As he hunches over his digital piano keyboard, appropriately dressed like an Old West saloon pianist, Mac Mann's arms jump and drop like a marionette's as his shoulders sway queasily to the rhythm of his band, Get Hustle. The glamorous and ornately tattooed vocalist, Valentine Hussar, wails cryptic calls for apocalypse with the incensed intensity and sensual fervor of Nina Simone. Drummer Ron Avila's inventive and precise beats synthesize the rhythmic impulsion of jazz with the dramatic flair of cabaret. Meanwhile, organist Mark Evan Burden, the band's sole native Oregonian, ties piano and drums together with crashing waves of shimmering chords.
Most bands beg for an audience. Only a select few are so commanding and uncompromising as to deliberately avoid interviews. Get Hustle, Portland's demure and obtuse cabaret quartet, is understandably reluctant to discuss its esoteric music, preferring to leave interpretation to the listener. This makes a journalist's job of providing clever lift-out quotes difficult, but makes perfect sense considering the band's complexity. And so we granted their wish: The band provided WW with factual details, but little by the way of discussion about its means and motivations.
These deliberate obscurantists create visceral, theatrical, disjointed songs using the simple elements of drums, piano, Hammond organ and vocals--no guitars, no bass, no frills. The band's unique mosaic of influences ranges from antique cabaret, Krautrock, frenzied hardcore, French pop and free jazz.

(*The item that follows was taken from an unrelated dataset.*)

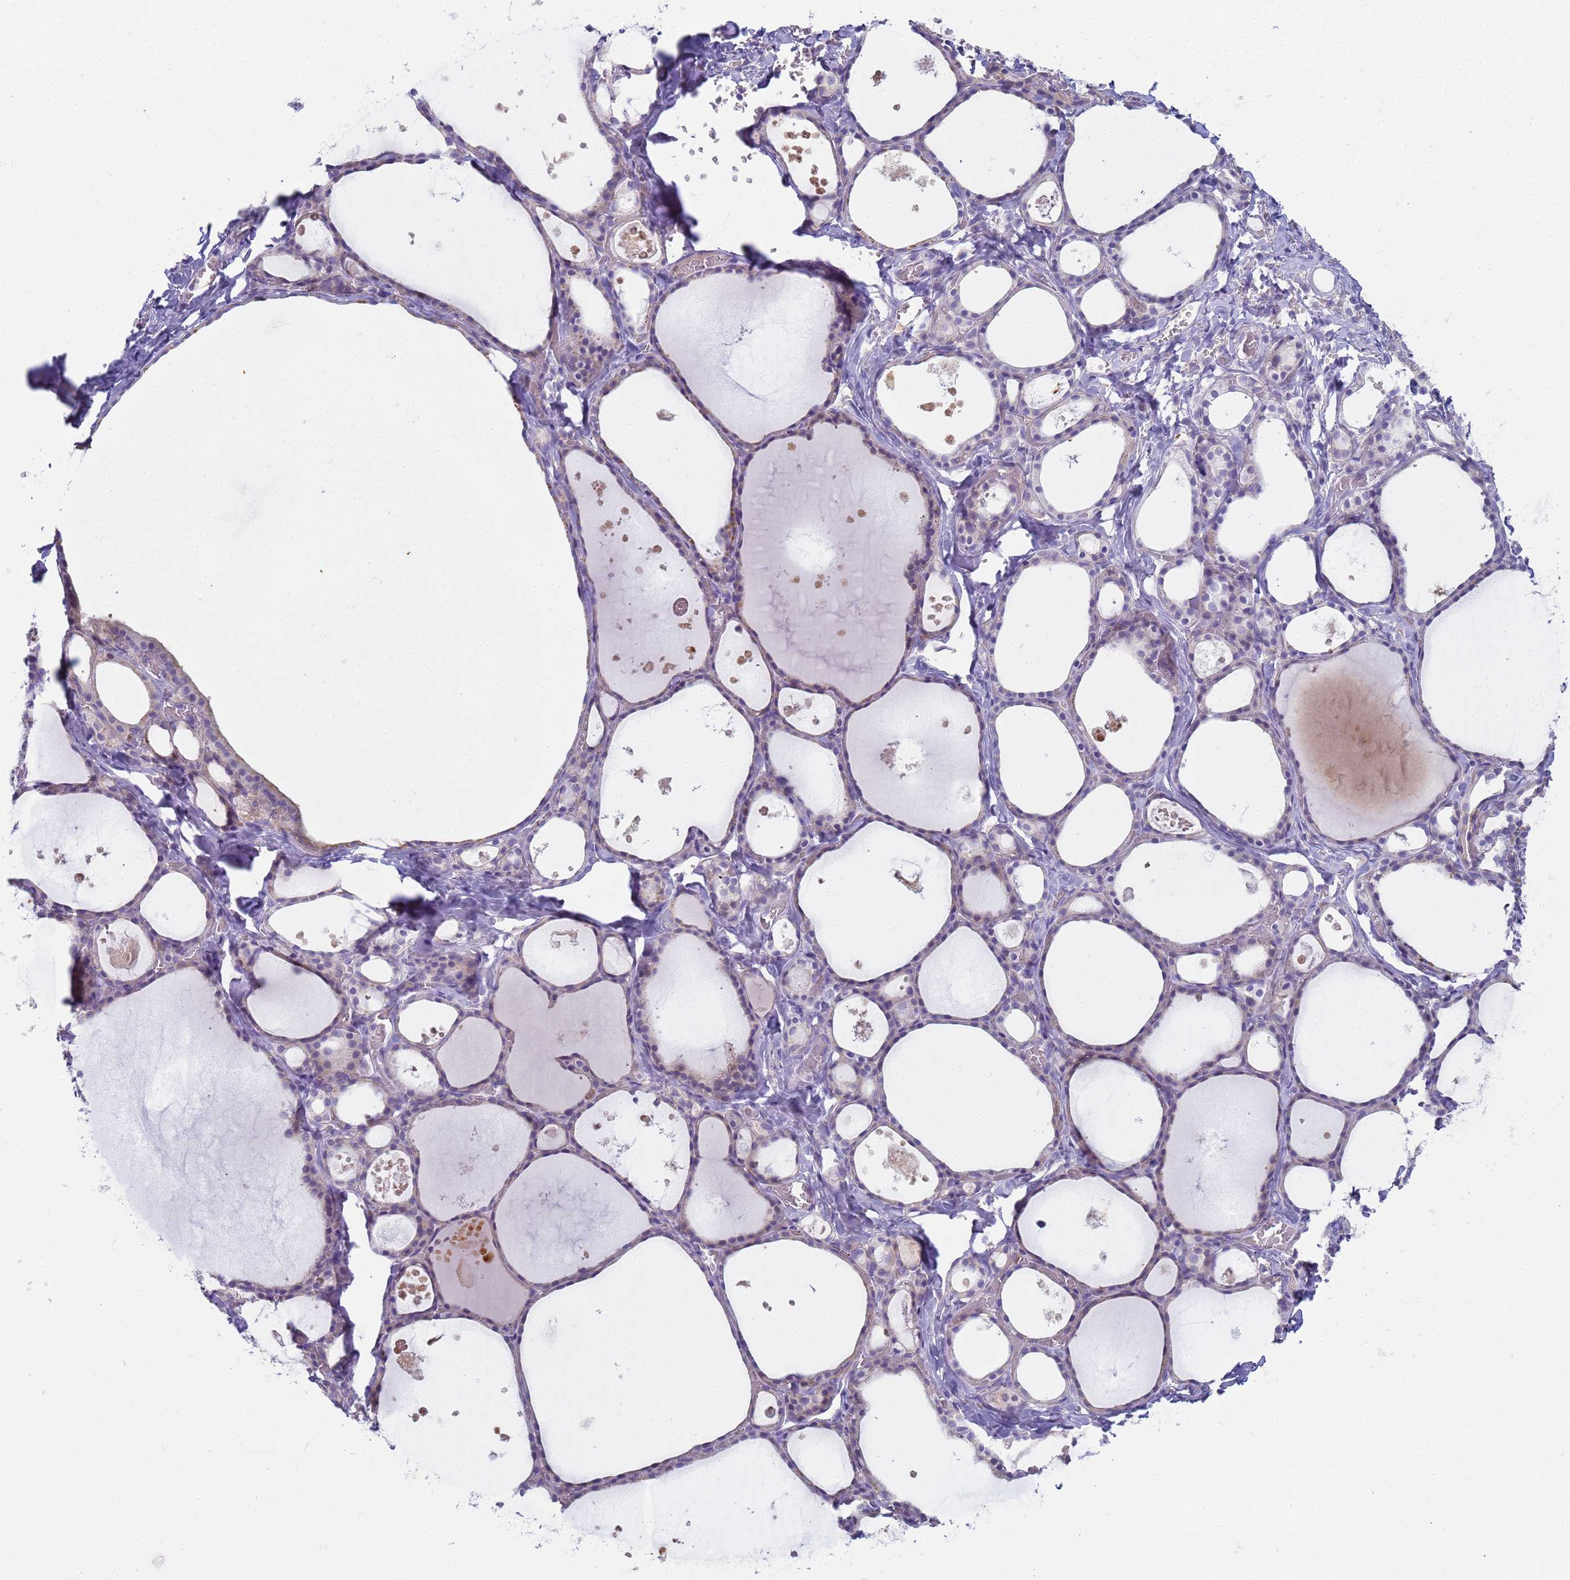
{"staining": {"intensity": "negative", "quantity": "none", "location": "none"}, "tissue": "thyroid gland", "cell_type": "Glandular cells", "image_type": "normal", "snomed": [{"axis": "morphology", "description": "Normal tissue, NOS"}, {"axis": "topography", "description": "Thyroid gland"}], "caption": "This photomicrograph is of benign thyroid gland stained with immunohistochemistry to label a protein in brown with the nuclei are counter-stained blue. There is no positivity in glandular cells.", "gene": "CR1", "patient": {"sex": "male", "age": 56}}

The resulting creation sounds like Jacques Brel and Kurt Weill tunes interpreted for a film by Ed Wood. Its brand-new third record, an EP called "Dream Eagle" on San Diego's Three One G Records, was recorded last July in the band's house, across the street from a graveyard in Northeast Portland.
"The goal of everyone in the band is to be a contributing instrument," Mann says. "It's more about the music that we're making. Nothing's really borrowed from anywhere. It's all specifically from within ourselves."

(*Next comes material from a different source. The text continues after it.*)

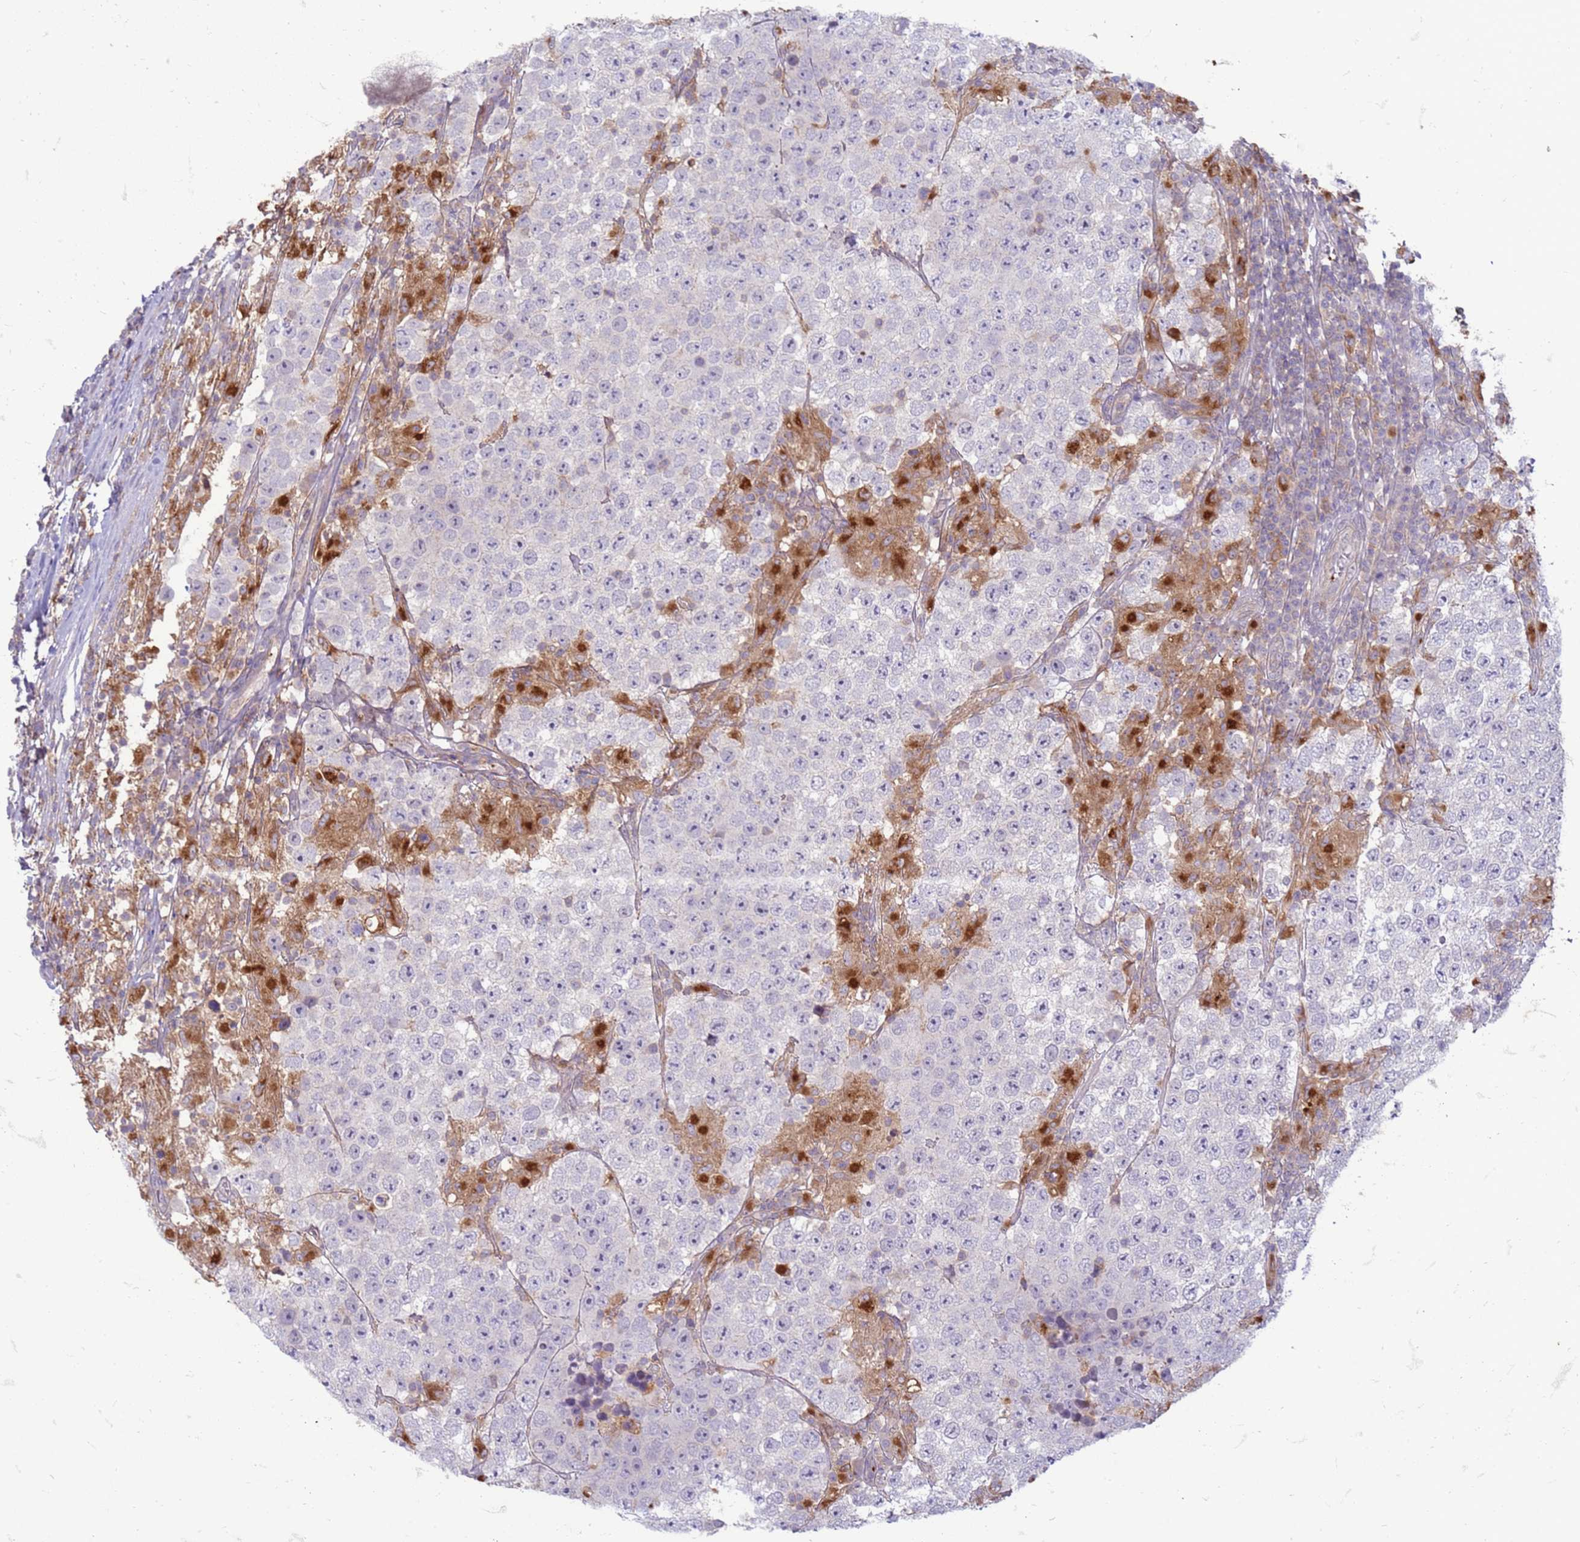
{"staining": {"intensity": "negative", "quantity": "none", "location": "none"}, "tissue": "testis cancer", "cell_type": "Tumor cells", "image_type": "cancer", "snomed": [{"axis": "morphology", "description": "Normal tissue, NOS"}, {"axis": "morphology", "description": "Urothelial carcinoma, High grade"}, {"axis": "morphology", "description": "Seminoma, NOS"}, {"axis": "morphology", "description": "Carcinoma, Embryonal, NOS"}, {"axis": "topography", "description": "Urinary bladder"}, {"axis": "topography", "description": "Testis"}], "caption": "Immunohistochemistry (IHC) of testis embryonal carcinoma reveals no staining in tumor cells.", "gene": "SLC15A3", "patient": {"sex": "male", "age": 41}}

The Get Hustle's current lineup conspicuously lacks standard rock instruments--they would be out of place in such atavistic and primal music. However, co-founding guitarist Dave Stone (also a touring member of the Melvins and Unwound) added eerie textures from the band's 1997 inception until its previous album, 2000's Earth Odyssey. Since Get Hustle left Southern California for Portland's drearier pastures two years ago, the band has been a percussion-and-keyboard quartet.
"It usually starts with a beat," Mann says of songwriting. "It all comes from that, and there's no real method, so it takes a while, but eventually things fall into place. Everyone in the band is pretty individual in playing their instruments, and it shows."
Get Hustle's roots lie in the early-'90s San Diego punk scene, an insular movement fostered by the label Gravity Records, which issued frantic art-hardcore recordings by the likes of Heroin, Antioch Arrow, Clikatat Ikatowi and Angel Hair. Echoes of those now-defunct bands reverberate in the chaotic sounds of such better-known acts as Blood Brothers (set to play this Thursday at B Complex) and At the Drive-In. At the time, though, the Gravity Records milieu was a little like Andy Warhol's Factory collective--if you weren't part of the scene, you were unlikely to understand the art. Outsiders often criticized Gravity bands for their mod-styled fashion and alienating secret-society attitudes.
Mann and Avila initiated Get Hustle's aesthetic in Antioch Arrow, the seminal post-punk group whose Birthday Party-at-hyperspeed adrenal layering revealed immense musical talent, reaching beyond the confines of hardcore punk. Antioch Arrow eventually morphed into a Gothic sound that hinted at things to come: Songs slowed and guitars were relegated to sound effects while rhythms, piano and horror-movie organs took center stage. Upon the band's collapse, Mann and Avila moved to Los Angeles to join Stone and short-term bassist Mackie Osborne (wife to Melvins guitarist Buzz), with Hussar eventually assuming vocal duties.
The new band quickly released a 7-inch single and 12-inch EP on GSL recordings in 1998 and set out touring the US with Unwound, Joan Of Arc and the Thrones. In August 2002, Get Hustle performed a week's worth of shows on Oops! The Tour, a musical sideshow showcasing bands with peculiar aesthetics like The Locust, Arab on Radar and Lightning Bolt. Upon last week's release of "Dream Eagle," Get Hustle again sets out to tour the States throughout November.
While Get Hustle may not go out of its way to let the mainstream world know of its existence--and, really, why should it?--those fortunate enough to catch the band live or listen to its new album will discover that one of the most challenging and clever bands in existence is living in near-secrecy in our own backyard.
"Dream Eagle" EP (Three One G Records)
Three One G is owned and operated by Justin Pearson, bassist for sci-fi "screamo" outfit The Locust.